TASK INSTRUCTIONS = Check the records below line by line for the string "START". Give the number of lines that contain it and nothing else.

---- RECORDS TO PROCESS

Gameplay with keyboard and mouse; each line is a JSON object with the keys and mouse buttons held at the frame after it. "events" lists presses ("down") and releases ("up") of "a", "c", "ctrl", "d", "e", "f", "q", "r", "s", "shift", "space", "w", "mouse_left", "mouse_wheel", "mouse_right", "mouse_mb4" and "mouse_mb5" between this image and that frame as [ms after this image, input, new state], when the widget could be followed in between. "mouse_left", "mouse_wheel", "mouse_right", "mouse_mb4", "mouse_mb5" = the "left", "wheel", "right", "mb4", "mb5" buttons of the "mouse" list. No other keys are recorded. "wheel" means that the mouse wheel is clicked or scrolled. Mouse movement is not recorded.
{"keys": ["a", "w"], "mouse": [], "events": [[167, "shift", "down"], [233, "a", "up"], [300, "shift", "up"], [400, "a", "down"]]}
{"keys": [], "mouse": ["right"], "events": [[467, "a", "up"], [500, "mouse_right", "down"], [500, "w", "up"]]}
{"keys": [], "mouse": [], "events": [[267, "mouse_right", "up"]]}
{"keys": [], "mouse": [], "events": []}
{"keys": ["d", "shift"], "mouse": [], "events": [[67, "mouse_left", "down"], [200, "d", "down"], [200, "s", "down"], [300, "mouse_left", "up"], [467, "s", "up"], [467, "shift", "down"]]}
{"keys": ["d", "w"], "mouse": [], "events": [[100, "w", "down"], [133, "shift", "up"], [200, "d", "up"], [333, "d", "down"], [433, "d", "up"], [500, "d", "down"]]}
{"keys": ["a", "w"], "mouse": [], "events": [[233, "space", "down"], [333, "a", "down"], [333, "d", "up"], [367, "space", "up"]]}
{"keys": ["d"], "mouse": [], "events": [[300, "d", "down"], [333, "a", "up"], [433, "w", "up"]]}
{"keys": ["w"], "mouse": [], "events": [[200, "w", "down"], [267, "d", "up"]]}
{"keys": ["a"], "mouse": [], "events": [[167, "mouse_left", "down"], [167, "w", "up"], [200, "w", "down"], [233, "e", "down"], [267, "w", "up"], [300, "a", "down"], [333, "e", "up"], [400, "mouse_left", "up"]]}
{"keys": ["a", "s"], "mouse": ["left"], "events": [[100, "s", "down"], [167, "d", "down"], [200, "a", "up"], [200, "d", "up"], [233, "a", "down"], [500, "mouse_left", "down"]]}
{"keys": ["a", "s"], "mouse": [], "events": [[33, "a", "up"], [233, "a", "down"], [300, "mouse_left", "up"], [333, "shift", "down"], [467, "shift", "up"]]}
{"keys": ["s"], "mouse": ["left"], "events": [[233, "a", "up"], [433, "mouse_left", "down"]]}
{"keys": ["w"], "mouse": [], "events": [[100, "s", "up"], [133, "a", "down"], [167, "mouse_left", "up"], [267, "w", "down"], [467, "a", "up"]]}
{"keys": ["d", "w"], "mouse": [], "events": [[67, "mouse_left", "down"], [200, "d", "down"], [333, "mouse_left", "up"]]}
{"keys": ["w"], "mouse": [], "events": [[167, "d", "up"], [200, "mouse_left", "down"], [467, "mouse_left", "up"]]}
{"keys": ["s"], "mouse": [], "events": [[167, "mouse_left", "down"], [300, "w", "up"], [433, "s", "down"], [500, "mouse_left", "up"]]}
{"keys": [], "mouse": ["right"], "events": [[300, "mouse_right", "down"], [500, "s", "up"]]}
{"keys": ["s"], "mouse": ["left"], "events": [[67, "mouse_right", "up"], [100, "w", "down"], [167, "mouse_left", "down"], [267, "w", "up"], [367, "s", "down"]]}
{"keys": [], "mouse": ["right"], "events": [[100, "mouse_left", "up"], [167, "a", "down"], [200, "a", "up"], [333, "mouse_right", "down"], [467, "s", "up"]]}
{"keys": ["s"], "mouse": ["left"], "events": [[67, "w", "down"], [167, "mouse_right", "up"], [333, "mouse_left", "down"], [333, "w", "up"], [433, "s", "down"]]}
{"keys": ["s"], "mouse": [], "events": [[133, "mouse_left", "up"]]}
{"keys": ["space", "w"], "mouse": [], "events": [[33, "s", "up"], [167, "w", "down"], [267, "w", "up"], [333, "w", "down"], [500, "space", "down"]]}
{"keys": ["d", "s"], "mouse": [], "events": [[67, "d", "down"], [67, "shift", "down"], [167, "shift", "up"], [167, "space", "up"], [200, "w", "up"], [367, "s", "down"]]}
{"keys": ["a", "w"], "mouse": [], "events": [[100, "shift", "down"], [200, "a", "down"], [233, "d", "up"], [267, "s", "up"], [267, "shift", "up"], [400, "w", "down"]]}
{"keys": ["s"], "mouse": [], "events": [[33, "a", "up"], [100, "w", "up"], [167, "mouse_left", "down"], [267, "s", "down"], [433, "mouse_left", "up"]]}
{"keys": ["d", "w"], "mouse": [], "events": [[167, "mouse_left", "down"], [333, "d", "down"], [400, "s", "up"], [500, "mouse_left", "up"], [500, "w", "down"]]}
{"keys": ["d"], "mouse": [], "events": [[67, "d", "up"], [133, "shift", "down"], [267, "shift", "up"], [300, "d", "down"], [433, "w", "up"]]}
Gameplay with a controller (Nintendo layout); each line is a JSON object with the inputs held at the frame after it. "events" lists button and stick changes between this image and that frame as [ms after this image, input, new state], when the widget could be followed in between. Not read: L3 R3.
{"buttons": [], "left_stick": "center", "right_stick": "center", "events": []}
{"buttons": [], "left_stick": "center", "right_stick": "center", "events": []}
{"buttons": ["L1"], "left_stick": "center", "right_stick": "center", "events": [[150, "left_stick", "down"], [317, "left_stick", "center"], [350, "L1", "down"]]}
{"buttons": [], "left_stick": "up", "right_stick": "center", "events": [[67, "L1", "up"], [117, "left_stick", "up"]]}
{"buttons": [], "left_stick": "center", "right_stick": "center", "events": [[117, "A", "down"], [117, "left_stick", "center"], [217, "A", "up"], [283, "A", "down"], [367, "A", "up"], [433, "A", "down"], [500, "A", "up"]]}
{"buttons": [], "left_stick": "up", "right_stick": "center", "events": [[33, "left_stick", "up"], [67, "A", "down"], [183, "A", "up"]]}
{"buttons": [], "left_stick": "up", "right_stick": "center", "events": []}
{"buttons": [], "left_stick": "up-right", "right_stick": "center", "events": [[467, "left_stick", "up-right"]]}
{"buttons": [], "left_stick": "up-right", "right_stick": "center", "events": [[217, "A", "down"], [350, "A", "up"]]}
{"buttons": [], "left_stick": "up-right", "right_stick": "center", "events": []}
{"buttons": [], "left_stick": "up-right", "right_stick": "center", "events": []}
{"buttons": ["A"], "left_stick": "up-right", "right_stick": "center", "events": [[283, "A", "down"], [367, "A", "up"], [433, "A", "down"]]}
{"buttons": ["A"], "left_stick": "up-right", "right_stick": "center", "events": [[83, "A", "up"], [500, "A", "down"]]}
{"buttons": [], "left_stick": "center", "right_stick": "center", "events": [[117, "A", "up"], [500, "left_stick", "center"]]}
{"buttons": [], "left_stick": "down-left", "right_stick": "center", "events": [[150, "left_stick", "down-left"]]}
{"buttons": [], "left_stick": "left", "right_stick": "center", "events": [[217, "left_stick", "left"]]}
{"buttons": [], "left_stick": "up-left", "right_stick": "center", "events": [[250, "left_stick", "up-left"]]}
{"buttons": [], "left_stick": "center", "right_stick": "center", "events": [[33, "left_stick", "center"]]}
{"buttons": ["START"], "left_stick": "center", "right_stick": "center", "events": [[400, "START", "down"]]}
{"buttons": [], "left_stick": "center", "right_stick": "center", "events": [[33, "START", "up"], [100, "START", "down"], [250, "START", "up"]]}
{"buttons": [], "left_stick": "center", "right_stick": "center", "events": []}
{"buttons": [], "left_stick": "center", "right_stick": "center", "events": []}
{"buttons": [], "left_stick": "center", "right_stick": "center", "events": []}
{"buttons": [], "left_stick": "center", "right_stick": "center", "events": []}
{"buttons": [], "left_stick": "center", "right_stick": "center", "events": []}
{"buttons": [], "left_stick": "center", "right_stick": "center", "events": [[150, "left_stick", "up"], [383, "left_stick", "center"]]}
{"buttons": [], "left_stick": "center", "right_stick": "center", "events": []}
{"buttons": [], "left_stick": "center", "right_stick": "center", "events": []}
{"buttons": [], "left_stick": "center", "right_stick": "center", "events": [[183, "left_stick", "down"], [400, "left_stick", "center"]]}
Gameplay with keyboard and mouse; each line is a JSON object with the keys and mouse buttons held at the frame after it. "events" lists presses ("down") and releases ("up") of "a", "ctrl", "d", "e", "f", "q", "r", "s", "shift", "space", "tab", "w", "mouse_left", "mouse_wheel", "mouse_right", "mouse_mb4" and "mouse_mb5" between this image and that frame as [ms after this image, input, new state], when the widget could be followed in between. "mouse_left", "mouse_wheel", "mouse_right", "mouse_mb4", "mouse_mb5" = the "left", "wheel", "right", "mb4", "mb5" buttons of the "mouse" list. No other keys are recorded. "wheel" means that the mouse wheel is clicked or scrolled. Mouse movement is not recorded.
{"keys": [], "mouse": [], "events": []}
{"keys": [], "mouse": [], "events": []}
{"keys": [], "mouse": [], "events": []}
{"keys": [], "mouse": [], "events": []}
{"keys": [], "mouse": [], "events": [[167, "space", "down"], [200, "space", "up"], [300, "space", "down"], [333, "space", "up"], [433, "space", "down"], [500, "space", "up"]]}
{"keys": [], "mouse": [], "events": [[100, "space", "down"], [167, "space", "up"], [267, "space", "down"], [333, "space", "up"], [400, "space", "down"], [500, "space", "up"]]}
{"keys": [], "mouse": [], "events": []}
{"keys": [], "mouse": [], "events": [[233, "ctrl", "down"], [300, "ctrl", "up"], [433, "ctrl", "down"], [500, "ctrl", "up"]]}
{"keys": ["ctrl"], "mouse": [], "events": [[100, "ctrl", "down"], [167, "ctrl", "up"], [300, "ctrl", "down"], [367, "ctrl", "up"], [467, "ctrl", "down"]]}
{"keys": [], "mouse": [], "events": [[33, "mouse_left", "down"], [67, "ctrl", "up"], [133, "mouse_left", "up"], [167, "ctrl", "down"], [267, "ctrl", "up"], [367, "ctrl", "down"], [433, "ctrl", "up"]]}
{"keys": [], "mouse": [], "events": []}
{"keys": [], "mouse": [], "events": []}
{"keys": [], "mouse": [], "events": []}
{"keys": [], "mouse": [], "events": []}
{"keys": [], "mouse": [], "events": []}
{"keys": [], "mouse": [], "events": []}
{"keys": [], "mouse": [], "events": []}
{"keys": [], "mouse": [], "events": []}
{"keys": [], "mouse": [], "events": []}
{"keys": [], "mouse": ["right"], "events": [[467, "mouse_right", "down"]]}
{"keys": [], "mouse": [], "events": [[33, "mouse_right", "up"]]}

--------

ANSWER SECTION = 2